Vancouver—Liberal Leader Paul Martin has apologized for the head tax policy that charged immigrants up to $500 to enter Canada, under pressure from B.C. MPs facing tough fights in ridings with large Chinese populations.
“Do I regret this? Yes,” Mr. Martin told Vancouver’s Fairchild Radio, a multicultural station, Tuesday night. “Do I apologize? Yes.”
Last week, Mr. Martin told Ming Pao newspaper he felt “deep sorrow” about the issue.
Hanson Lau, the former Chinese radio broadcaster who has been involved in the head tax redress movement since the early 1980s, said in a news release the Liberal Leader’s apology is not good enough. He said the government should rescind the agreement-in-principle it signed stating it would not apologize.
Just days before the Liberals lost power, the government announced $2.5-million to help fund education programs, such as museums and stamps, to make the public aware of the head-tax policy that ran from the 1880s to 1920s. But it would not apologize saying that would open the gates to litigation.
But amid a growing disenchantment in the Chinese community, Mr. Martin’s senior B.C. cabinet minister David Emerson told The Globe and Mail this week he thinks the government should reconsider and apologize.
But NDP candidate Ian Waddell who is running against Mr. Emerson in the Vancouver-Kingsway riding said the Liberals announced the policy without properly consulting all the groups.
“I’m happy that there’s an apology. I think it’s a good example of why New Democrats are needed in the House. The issue came from the community, but we’ve pushed it for 20 years,” he said Wednesday night. “Now Mr. Martin has to make the apology in the House.”
In addition to Mr. Emerson, Health Minister Ujjal Dosanjh has also said there should be an apology. He made the remarks in 1992, while a NDP Member of the Legislative Assembly in British Columbia.
Both Mr. Emerson and Mr. Dosanjh are seeking re-election in B.C. ridings where more than 40 per cent of the population is Chinese-Canadian. Mr. Dosanjh is running in Vancouver-South.
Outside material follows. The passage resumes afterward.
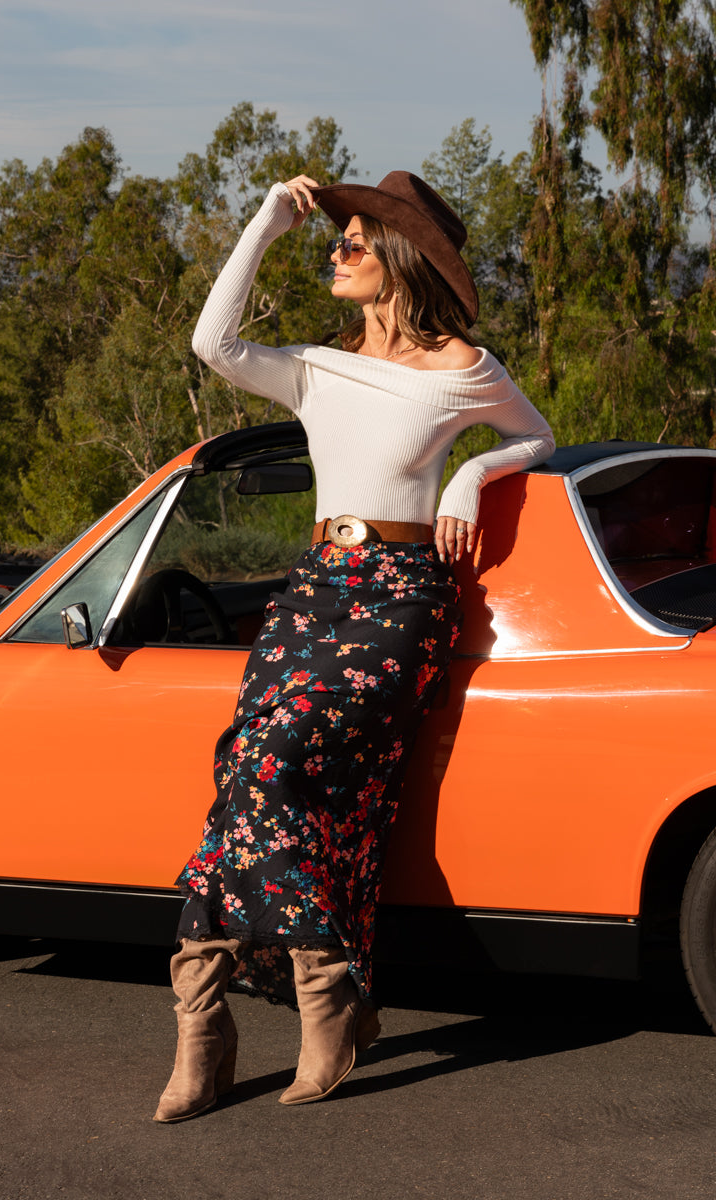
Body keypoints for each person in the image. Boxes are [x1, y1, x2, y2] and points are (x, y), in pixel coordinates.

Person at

And Liberal MP Raymond Chan, who before the election as Multicultural Minister announced the agreement in principal, said he also wants to revisit the subject of the apology.
He told a radio station in Vancouver this week that he’s getting a second legal opinion on whether the government will face litigation if it makes a formal apology. Previously he had said the government would not apologize to the descendents of those who paid the head tax, because it had been told by lawyers doing so would leave it vulnerable to lawsuits.
Mr. Chan’s riding of Richmond, also has a Chinese-Canadian population of more than 40 per cent. He is seeking re-election in that B.C. riding.